Harri is dot.LA's senior finance reporter. She previously worked for Gizmodo, Fast Company, VentureBeat and Flipboard. Find her on Twitter and send tips on L.A. startups and venture capital to email@example.com.
Investing app Acorns has pulled the plug on its plan to go public through a $2.2 billion SPAC deal with blank-check company Pioneer Merger Corp.
Noah Kerner, CEO of Irvine-based Acorns, blamed “market conditions” for the canned merger, and said the company would instead pivot to a “private capital raise at a higher pre-money valuation,” per a Reuters report.
As it now looks to the private market to raise money to fund its growth, Acorns must also pay Pioneer a $17.5 million breakup fee over the course of the year.

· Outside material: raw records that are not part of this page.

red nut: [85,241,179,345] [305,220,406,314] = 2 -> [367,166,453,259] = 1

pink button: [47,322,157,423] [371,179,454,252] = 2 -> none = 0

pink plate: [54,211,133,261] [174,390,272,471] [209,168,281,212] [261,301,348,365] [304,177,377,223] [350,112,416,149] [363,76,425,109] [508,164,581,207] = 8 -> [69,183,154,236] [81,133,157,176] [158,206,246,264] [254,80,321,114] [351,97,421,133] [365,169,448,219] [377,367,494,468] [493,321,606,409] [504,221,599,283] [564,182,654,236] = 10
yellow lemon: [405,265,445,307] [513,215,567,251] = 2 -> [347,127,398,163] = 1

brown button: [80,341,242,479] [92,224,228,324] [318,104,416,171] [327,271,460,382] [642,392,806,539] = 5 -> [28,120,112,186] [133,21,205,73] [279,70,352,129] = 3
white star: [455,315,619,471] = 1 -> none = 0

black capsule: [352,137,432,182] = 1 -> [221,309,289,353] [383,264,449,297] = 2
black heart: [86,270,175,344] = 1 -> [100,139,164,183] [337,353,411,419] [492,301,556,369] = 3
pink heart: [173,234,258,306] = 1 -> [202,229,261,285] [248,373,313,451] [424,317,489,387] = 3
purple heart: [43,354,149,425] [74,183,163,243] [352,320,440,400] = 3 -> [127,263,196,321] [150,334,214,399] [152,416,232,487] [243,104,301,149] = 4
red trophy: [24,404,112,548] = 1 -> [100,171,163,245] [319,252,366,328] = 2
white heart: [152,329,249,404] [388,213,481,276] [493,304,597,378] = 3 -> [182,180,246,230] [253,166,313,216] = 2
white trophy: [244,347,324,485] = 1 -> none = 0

Acorns was among several Southern California-based fintech firms that have turned to SPACs, or special purpose acquisition companies, as an expedited route to the public market. West Hollywood-based banking app Dave listed on the Nasdaq via a SPAC deal earlier this month, while Marina del Rey-based eco-conscious neo-bank Aspiration plans to seal its SPAC merger by the end of the first quarter.
SPAC deals have exploded in popularity in the past few years—and while they can offer a speedier and cheaper alternative to traditional IPOs, they often perform worse and have attracted scrutiny from securities regulators. Local firms like Bird and Sweetgreen have found their stock struggling in the wake of their SPAC deals.
Acorns was founded in 2012 and has since grown to more than 4.6 million paid subscribers who use its online investing and banking services.